Text provided.
1. you don't need to do anything special to use the DACs on ACC-24M2A. Enable 2 consecutive servo nodes on the master and on ACC-24M2A. Point two M-variables per servo nodes pointing to upper 16 bits of register 0 and register 1 of each servo nodes. Writing to these registers will change the DAC output on ACC-24M2A. Please make sure no motor servo is overwriting your values, since motor registers in Turbo PMAC2 Ultralite are pointing to servo registers by default and if the motor is activated (Ixx00=1 and/or Ixx01=1) then servo and phase routines will write zero command to these registers.

 

2. Since the answer for the first one was yes, I'll skip this one.

 

3. When using a Yaskawa Sigma II or Sigma V drive with ACC-82M or ACC-85M, the MACRO ring should be at a certain frequency.

If the Sigma II + ACC-82M is used, the phase clock should be a multiplication of 2kHz on all devices, including the ring controller. The servo loop should be a multiplication of 2kHz too. This means using I6802 on the Ultralite and MI998 on ACC-82M, a servo loop of 2kHz has to be setup on ACC-82M. Here are two examples:

 

// This code is suitable for systems where no Direct PWM Control drive is used or 5kHz PWM frequency is acceptable
// On Ultralite 
I6800=5895       // 5kHz PWM frequency and 10kHz MaxPhase frequency
I6801=0           // 10kHz phase (MACRO ring update period)
I6802=4           // 2 kHz phase for the whole system
I10 = 4193067   // time scale factor for CPU

MI992=5895      // 10 khz Maxphase clock
MI997=0           // 10 kHz Phase clock 
MI998=4           // 2 kHz Servo clock

 

// This code is suitable for systems where higher PWM frequency is required for Direct PWM Control drives
// On Ultralite 
I6800=2456       // 12kHz PWM frequency and 24kHz MaxPhase frequency
I6801=0           // 24kHz phase (MACRO ring update period)
I6802=4           // 4 kHz phase for the whole system
I10 = 1747556   // time scale factor for CPU

MI992=2456      // 24 khz Maxphase clock
MI997=0           // 24 kHz Phase clock 
MI998=11         // 2 kHz local Servo clock

Ixx60=1            // servo extension for Yaskawa Sigma II motors (servo calculation at 2kHz compared to 4kHz system servo rate)

[Stored entries]
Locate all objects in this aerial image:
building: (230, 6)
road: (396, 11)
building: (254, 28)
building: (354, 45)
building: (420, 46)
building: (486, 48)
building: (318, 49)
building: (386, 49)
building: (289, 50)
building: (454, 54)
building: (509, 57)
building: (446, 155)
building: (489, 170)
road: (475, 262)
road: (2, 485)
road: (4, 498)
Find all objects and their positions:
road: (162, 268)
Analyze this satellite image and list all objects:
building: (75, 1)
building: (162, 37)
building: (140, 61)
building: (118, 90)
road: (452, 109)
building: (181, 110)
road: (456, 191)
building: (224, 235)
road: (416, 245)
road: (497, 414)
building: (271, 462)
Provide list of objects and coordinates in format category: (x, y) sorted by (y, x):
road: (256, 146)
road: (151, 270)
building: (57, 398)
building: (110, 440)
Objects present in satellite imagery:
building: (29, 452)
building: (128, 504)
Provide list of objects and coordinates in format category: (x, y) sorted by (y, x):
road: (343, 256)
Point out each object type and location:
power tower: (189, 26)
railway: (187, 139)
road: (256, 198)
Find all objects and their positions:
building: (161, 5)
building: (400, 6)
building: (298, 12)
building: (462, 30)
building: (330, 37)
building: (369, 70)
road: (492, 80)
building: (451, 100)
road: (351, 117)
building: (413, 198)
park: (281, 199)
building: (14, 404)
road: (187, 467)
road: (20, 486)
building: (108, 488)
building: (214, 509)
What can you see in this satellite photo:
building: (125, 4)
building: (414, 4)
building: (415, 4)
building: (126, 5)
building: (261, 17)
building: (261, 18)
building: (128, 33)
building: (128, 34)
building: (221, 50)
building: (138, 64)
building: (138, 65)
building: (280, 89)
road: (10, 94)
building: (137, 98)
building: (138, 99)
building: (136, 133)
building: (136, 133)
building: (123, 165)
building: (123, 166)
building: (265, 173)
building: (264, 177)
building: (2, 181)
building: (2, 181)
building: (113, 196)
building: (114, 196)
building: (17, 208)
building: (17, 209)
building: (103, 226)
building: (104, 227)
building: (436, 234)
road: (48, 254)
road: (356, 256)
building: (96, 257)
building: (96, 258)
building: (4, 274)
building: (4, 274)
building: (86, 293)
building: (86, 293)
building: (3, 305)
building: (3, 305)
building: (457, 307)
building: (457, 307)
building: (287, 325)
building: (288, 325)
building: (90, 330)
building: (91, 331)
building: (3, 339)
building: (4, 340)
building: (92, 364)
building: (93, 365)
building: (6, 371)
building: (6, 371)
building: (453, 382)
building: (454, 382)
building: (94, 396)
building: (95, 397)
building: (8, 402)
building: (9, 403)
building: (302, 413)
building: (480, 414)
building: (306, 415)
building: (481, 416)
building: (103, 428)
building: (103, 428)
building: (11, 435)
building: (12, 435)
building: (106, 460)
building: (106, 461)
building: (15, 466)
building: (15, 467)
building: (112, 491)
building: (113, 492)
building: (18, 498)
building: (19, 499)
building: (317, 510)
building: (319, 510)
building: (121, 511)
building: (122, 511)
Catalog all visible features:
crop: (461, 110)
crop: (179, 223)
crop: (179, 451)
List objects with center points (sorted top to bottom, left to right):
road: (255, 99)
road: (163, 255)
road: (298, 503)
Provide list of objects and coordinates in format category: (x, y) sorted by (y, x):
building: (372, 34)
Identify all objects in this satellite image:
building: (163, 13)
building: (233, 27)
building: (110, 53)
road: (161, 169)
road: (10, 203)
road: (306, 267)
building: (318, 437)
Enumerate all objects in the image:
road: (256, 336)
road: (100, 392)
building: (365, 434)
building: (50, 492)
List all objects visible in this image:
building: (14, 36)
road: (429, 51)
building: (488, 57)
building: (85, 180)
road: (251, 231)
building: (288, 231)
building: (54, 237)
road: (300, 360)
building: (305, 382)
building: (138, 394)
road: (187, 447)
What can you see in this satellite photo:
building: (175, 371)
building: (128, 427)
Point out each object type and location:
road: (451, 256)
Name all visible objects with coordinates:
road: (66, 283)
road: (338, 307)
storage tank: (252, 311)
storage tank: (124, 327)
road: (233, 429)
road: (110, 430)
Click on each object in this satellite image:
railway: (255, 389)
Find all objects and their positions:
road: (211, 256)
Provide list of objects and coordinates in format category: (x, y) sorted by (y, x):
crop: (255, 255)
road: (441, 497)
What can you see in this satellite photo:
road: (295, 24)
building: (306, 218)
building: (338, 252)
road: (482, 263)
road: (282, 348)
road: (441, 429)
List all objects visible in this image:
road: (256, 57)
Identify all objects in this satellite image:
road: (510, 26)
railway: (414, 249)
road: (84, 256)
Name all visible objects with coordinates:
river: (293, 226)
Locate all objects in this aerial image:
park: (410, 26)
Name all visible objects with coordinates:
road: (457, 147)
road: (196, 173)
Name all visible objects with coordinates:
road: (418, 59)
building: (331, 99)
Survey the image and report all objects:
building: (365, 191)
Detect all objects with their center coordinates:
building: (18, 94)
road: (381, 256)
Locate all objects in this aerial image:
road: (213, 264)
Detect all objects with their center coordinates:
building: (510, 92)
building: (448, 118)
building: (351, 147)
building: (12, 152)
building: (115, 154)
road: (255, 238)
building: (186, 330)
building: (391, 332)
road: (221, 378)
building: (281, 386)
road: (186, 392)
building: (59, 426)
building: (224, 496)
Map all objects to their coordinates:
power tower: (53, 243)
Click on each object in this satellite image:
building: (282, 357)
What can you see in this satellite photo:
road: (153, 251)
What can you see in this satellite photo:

Given problem A.
Which distinct MI variables are assigned values in the code examples of the MACRO clock setup text? List each one once.
Given problem B.
From the aerial object records, give the lines between the one holding "List objects with" and the one holding "building: (372, 34)", inclusive, as a numbered list.

Worked answer A.
MI992, MI997, MI998

Worked answer B.
1. List objects with center points (sorted top to bottom, left to right):
2. road: (255, 99)
3. road: (163, 255)
4. road: (298, 503)
5. Provide list of objects and coordinates in format category: (x, y) sorted by (y, x):
6. building: (372, 34)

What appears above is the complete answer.